Avalanche Canada launches new flexible forecast system

Forecasters are now able to communicate variabile snowpack conditions more effectively

Avalanche Canada’s website shows a map of British Columbia with parts highlighted in orange.

Uncover the precise weather and riding conditions you need to know before heading out into the backcountry this winter with Avalanche Canada’s new flexible forecast system. — Photo courtesy Avalanche Canada

Avalanche Canada has just introduced a new flexible forecast system that makes it easier for riders to get the information they need to plan safe trips into the backcountry.

With the new system, forecast regions are dynamic, with boundaries that change in response to conditions. This allows forecasters to communicate variability more effectively. For example, regions impacted by weather systems or existing avalanche problems can be separated from areas that are not affected. When conditions are relatively uniform over large areas, riders can expect to see fewer forecast regions. Conversely, when variability is high, there will be more forecast regions to reflect this. Forecasters will determine the regional boundaries every day, so there are no longer fixed forecast regions or region names. The information in the forecasts is now more tailored to expected conditions.

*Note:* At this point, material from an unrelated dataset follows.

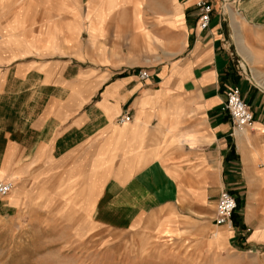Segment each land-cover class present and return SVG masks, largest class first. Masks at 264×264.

The Avalanche Canada homepage map also has a new look and feel. Riders can quickly determine their forecast region by using the new search functionality. To do this, riders simply enter their destination in the search bar. The map will centre on that location, and the rider can open the corresponding forecast with a single click.

The regions are now coloured to reflect their highest danger rating. This, along with the ability to hover over a region and see an abbreviated description of that rating, enables riders to better visualize the danger where they plan to recreate. Map layers and other pertinent information can be added or removed from the forecast map, and Avalanche Canada has implemented a colour-blind safe version to improve accessibility. These design changes reflect best practices in risk communication and are consistent with the approach used by most public forecasting agencies worldwide.